In order to spot performance issues, the system must be in use. But we'd like to detect and fix performance issues before those appear during a lecture. So we use tests. While the classroom is not in use, we simulate common (and uncommon) usage case scenarios, during which we monitor the performance of the system. If cmdr passes those tests successfully, we can be fairly confident that it won't fail during the real deal. Tests allow us both to fine-tune our response rules and deal with more complicated issues that require changes to the source code, which would be very difficult to correct on the spot.

Specification

Interface

Interfaces describe a single component of the system (e.g., a process), by specifying the its behaviors, states, and available actions. Of course, not all behaviors, states and actions are associated with an interface. But interfaces give us an object-oriented logic that will make the rule specifications easier to read and write.

Behaviors

A behavior is simply a variable that changes continuously over time. It is specified by the sampling method used to get the current value of that behavior.

Behaviors are sampled lazily; that is, if no active rule cares about some behavior, that behavior will not be sampled at all. Moreover, if a rule is applied only at specific instances of time and not continuously (more on that later), behaviors will be sampled only at those instances.

States

States are ON/OFF variables that describe some aspect of the system.

Instead of being sampled, a state changes simply in response to an event occuring.

Tests

Tests simulate specific cmdr usage cases (e.g. "open projector and switch to the VCR") and receive results from multiple sources (e.g. polls the projector for its state, checks whether database has been updated) to determine whether cmdr successfully performed the test, returning success/fail.

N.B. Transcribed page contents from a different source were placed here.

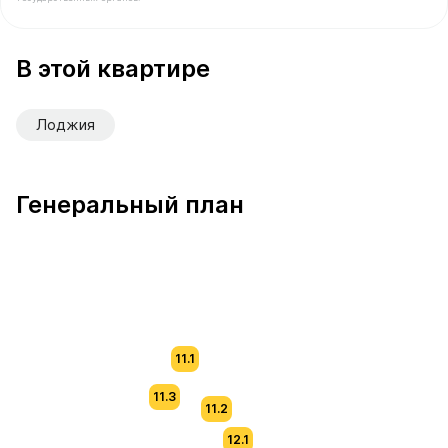
В продаже Квартира №671 площадью 58.7 м² стоимост
В этой квартире
Лоджия
Генеральный план
11.1
11.3
11.2
12.1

The purpose of tests is to identify whether the system works (determined by the outcome of the tests), whether the system works well (determined by measuring the performance of the system during tests), and whether the current rules are sensible (e.g., whether they are not activated with unreasonable frequency).

Rules

Rules are formed by combining a predicate (composed of behaviors, states and tests) with a set of actions. When the predicate is true, the actions are executed sequentially.

  • Time: rules can either apply at all times, apply only at specific repeated times ("every Monday at 12.00AM") or apply at one-time instances ("1/13/11 12.30AM").
  • Operators: rules can be combined with conjunction and disjunction operators, and also be negated.
  • Behaviors: rules can perform checks on the value of a behavior, or the behavior's rate of change.
  • States: rules can check whether the system or some interface is in a specific state or not.
  • Tests: rules can check whether a test has been completed successfully or not.

Notifications

A notification is the action of sending an e-mail or a text message to a person. The notification should include information on the rule that led to the user being notified, as well as a summary of watchman's operation at that day.

Operation

Shell

Watchman should never have to restart. The user should be able to change its behavior and view performance metrics through a simple command-line shell. The shell should offer simple tab-completion and be accessible through the network.

Syncing

An environment specifies the set of rules that are active during watchman's operation. A centralized repository of environments will be on github. At any point, one can replace the current environment with some environment from the repository. Daily backups ensure that the environment associated with a specific room isn't lost.

Available tests, behaviors, states and actions are also stored in a centralized repository, and are updated daily for every room. All of them are available to all clients; no reason to allow customization here.

Notes:

Useful for testing this is setting up a SSH tunnel from your local machine to a cmdr box. This makes localhost:1412 actually send data to cmdr-host:1412 so you can easily test.

ssh -NL 1412:localhost:1412 [email protected]